Tai Chi Movements for Wellbeing- Evaluation of a British Lung Foundation Pilot
Respiratory diseases are a leading cause of death and disability throughout the world. The British Lung Foundation Pilot study examined the effects of a 12 movement sequence of Tai Chi on the level of difficulty breathing, anxiety and physical function over a three month period. The 12 simple movements were used to simplify the practice so it could be done by anyone, no matter what level of disability.
There were four objective measures used to evaluate the effectiveness of the program and the progress of the participants. Fifty five percent of the participants completed the program, and a positive trend was noted for all of these participants.
The main perceived benefits were a decrease in breathlessness and improved ability to relax. More research is needed in this area as a potential alternative to traditional pulmonary rehabilitation.
Tai Chi Movements for Wellbeing - Evaluation of a British Lung Foundation PilotA Lewis, N S Hopkinson
In breathless individuals with respiratory disease, pulmonary rehabilitation (PR) can improve exercise capacity, symptoms and ability to cope with their condition. However, access is often limited, and adherence can be poor. Thus, there is interest in developing alternative and complementary forms of exercise intervention and tai chi may be effective in this context.
Method: The British Lung Foundation worked in collaboration with 'Tai Chi Movements for Wellbeing' Training to train leaders to run community-based tai chi groups in the UK. Leaders received funding to run 3 months of once-a-week classes consisting of a 12 movement sequence of tai chi. Participants completed a questionnaire survey to evaluate the service at the start of their first session and again after 3 months.
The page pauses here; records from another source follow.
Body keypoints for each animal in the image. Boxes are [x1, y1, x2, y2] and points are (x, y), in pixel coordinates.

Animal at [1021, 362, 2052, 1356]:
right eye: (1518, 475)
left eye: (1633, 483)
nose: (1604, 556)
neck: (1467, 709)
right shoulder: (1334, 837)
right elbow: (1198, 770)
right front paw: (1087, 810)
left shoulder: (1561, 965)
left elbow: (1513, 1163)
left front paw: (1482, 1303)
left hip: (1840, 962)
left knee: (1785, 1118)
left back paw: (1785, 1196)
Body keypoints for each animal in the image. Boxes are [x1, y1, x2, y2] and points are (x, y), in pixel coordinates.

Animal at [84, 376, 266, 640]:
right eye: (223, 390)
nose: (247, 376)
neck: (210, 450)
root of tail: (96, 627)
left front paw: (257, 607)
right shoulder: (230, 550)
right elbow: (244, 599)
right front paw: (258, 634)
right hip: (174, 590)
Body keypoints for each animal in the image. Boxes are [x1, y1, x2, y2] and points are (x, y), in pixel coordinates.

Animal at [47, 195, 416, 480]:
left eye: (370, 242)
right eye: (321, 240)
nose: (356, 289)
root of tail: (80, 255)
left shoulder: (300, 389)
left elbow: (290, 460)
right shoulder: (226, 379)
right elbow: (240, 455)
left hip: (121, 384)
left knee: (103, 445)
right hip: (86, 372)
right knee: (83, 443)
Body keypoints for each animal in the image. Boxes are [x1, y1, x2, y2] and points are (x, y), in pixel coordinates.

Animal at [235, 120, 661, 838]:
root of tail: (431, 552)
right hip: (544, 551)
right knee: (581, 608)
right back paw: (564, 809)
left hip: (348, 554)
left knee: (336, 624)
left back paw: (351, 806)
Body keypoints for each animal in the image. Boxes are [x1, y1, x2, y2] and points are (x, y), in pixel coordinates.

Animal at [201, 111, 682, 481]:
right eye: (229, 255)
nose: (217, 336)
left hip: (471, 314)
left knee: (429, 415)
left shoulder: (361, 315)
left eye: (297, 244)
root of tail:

Results: Ten tai chi groups recruited 128 participants, 65% women, mean (standard deviation (SD)) age 70.1 (7.4) years at baseline. Seventy individuals completed the follow-up questionnaire at 3 months. Participants demonstrated an improvement in Medical Research Council (MRC) Dyspnoea Score pre 3 (interquartile range (IQR) = 1.8), post 2 (IQR = 1), p = .013 and disease burden; chronic obstructive pulmonary disease (COPD) assessment test score pre 19.4 (8.7), post 17.9 (9.4), mean change -1.5 (confidence interval (CI): -2.89 to -0.127), p = .033. Those who completed the programme had a worse baseline COPD assessment test (CAT) score and were more likely to have participated in maintenance exercise previously. Qualitative feedback suggested that participants felt the classes had helped with breathlessness and relaxation.
Conclusion: Establishing a tai chi for wellbeing programme for people with respiratory disease is feasible, with a reasonable level of compliance, and is perceived to be helpful by participants.Keywords: chronic obstructive pulmonary disease; complimentary/alternative medicine; physical activity; respiratory; tai chi.